The calculateMintAmount function is called when users call the deposit/depositETH function is called in RestakManager.sol.This allows for depositing as little as 1 wei of tokens. A malicious user can use this to his advantage to manipulate the inflationPercentaage parameter so as to mint large amount of ezETH or prevent future depositors from being able to deposit.
The function initially checks if the exisiting ezETHSupply is 0, upon which the deposited amount is returned.

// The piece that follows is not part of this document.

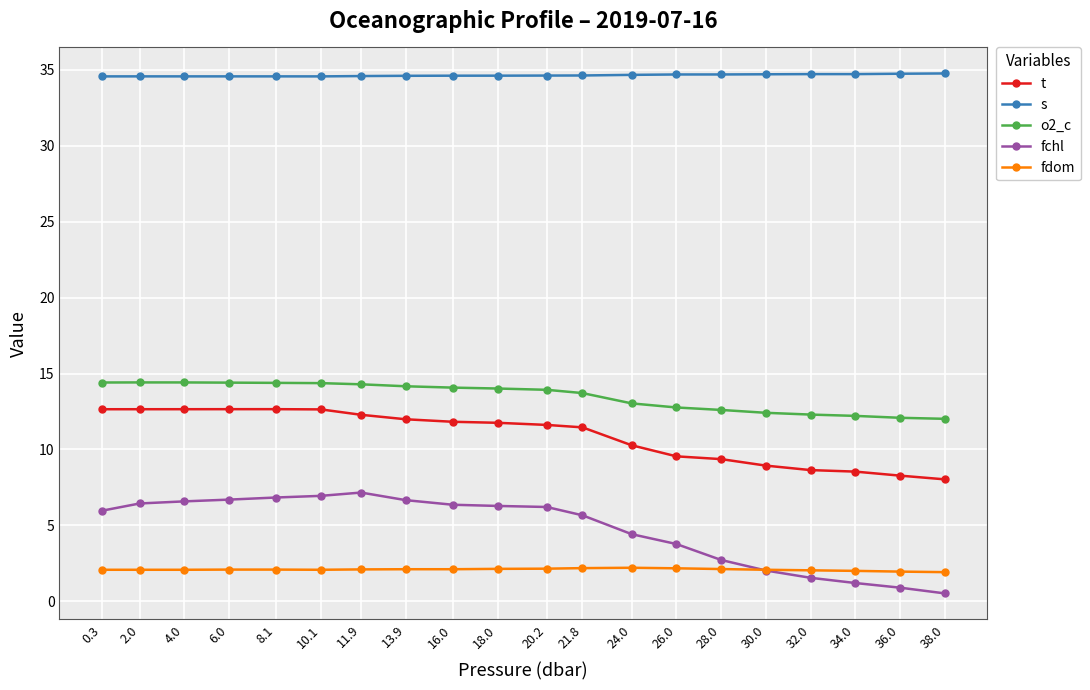

True or false: fchl has a value of 3.8 at 26.0.

True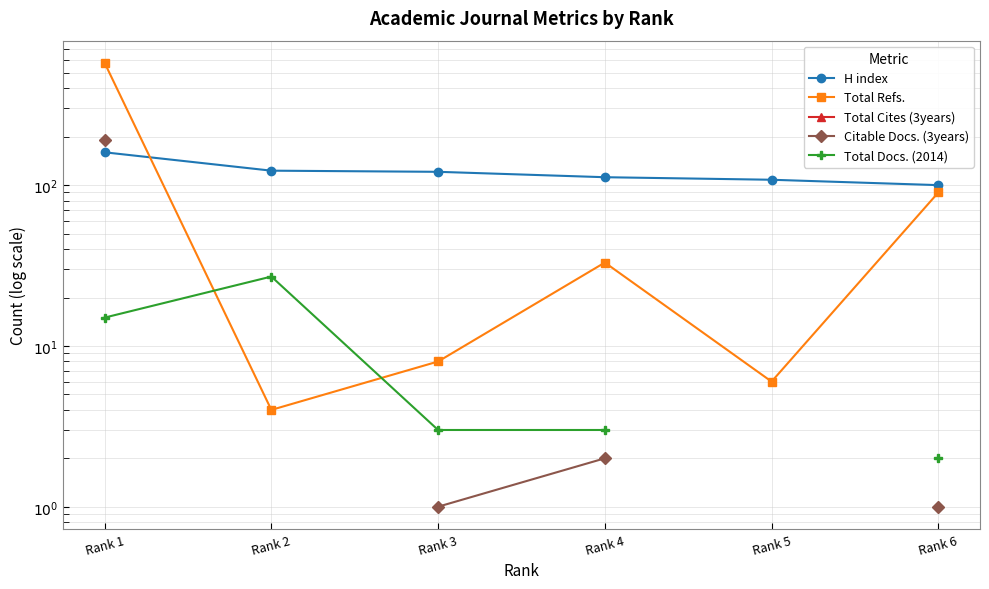

Rank the categories by Total Cites (3years) value from lowest to highest.

Rank 1, Rank 2, Rank 3, Rank 4, Rank 5, Rank 6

By depositing 1 wei of token the returned ezETHToMint is 1, and 1 wei of ezETH is minted to the user.
Depending on how much TVL is available in the protocol at this moment, the next deposit by the same user might will result in subsequent user deposits that less than the amount the attacker had initially sent to return them zero tokens or not being able to mint at all.
The way UniswapV2 prevents this is by requiring a minimum deposit amount and sending 1000 initial shares to the zero address to make this attack more expensive.

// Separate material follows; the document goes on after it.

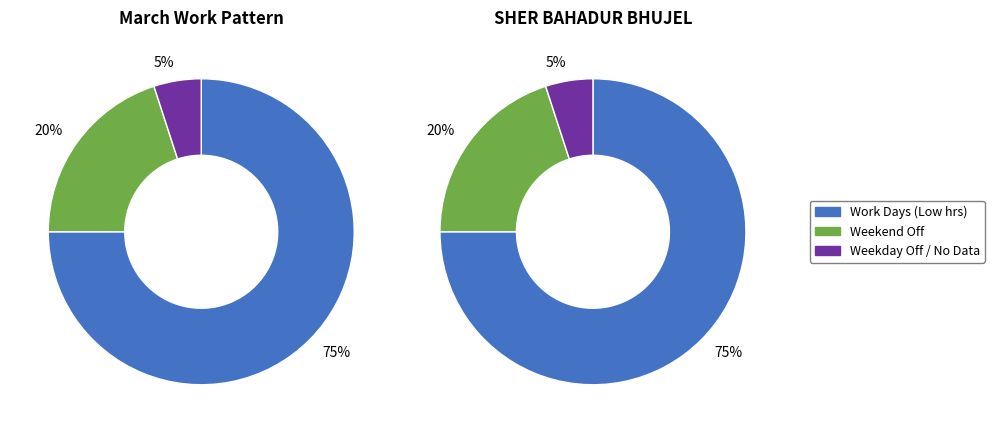

True or false: 20-Wed accounts for 1% of the total.

False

The contract performs transfers and approvals without checking for token balances before and after. This will lead to issues as the protcol aims to support stETH which is a rebasing token. It's increase or decrease as the balance of Eth in certain pools changes to maintain peg can also break the various deposit, tvl and collateral limits.

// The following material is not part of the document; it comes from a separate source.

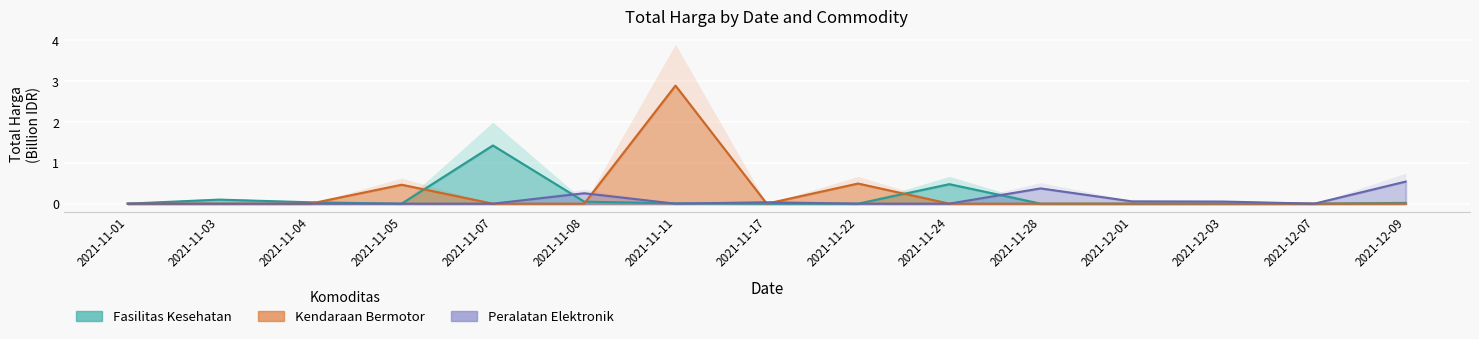

Reading left to right, list all the values displayed in this chart.

Fasilitas Kesehatan: 2021-11-01=0.0	2021-11-03=0.1	2021-11-04=0.0	2021-11-05=0.0	2021-11-07=1.4	2021-11-08=0.0	2021-11-11=0.0	2021-11-17=0.0	2021-11-22=0.0	2021-11-24=0.5	2021-11-28=0.0	2021-12-01=0.0	2021-12-03=0.0	2021-12-07=0.0	2021-12-09=0.0
Kendaraan Bermotor: 2021-11-01=0.0	2021-11-03=0.0	2021-11-04=0.0	2021-11-05=0.5	2021-11-07=0.0	2021-11-08=0.0	2021-11-11=2.9	2021-11-17=0.0	2021-11-22=0.5	2021-11-24=0.0	2021-11-28=0.0	2021-12-01=0.0	2021-12-03=0.0	2021-12-07=0.0	2021-12-09=0.0
Peralatan Elektronik: 2021-11-01=0.0	2021-11-03=0.0	2021-11-04=0.0	2021-11-05=0.0	2021-11-07=0.0	2021-11-08=0.3	2021-11-11=0.0	2021-11-17=0.0	2021-11-22=0.0	2021-11-24=0.0	2021-11-28=0.4	2021-12-01=0.1	2021-12-03=0.1	2021-12-07=0.0	2021-12-09=0.5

stETH/ETH chainlink oracle has too long of heartbeat and deviation thresholdProtocol uses stETH/ETH chainlink oracle to get its price. This can be problematic (due to the possibility of arbitrage) since stETH/ETH has a 24 hour heartbeat and a 2% deviation threshold. This deviation in price could easily cause loss of funds to the user. The large hearbeat and deviation means that the price can move up to 2% or 24 hours before a price update is triggered. The result is that the on-chain price could be much different than the true stETH price. Consider using Use the stETH/USD oracle instead because it has a 1-hour heartbeat and a 1% deviation threshold.
#0 - CloudEllie
2024-05-13T14:05:52Z
#1 - c4-judge
2024-05-24T09:42:16Z
alcueca marked the issue as grade-a
#2 - alcueca
2024-05-27T11:21:40Z
L2 upgraded L16 mentions stETH as a rebasing token, but doesn't mention the actual issue which is recording an amount in the withdrawal queue that might not be there when claim is called. L17 not duplicate of any valid medium, and just using oracles with long heartbeats is not a vulnerability L4 withdrawn
#3 - thebrittfactor
2024-06-03T12:40:30Z
For awarding purposes, staff have marked as 2nd place. Also noting there was a tied for 2nd/3rd place.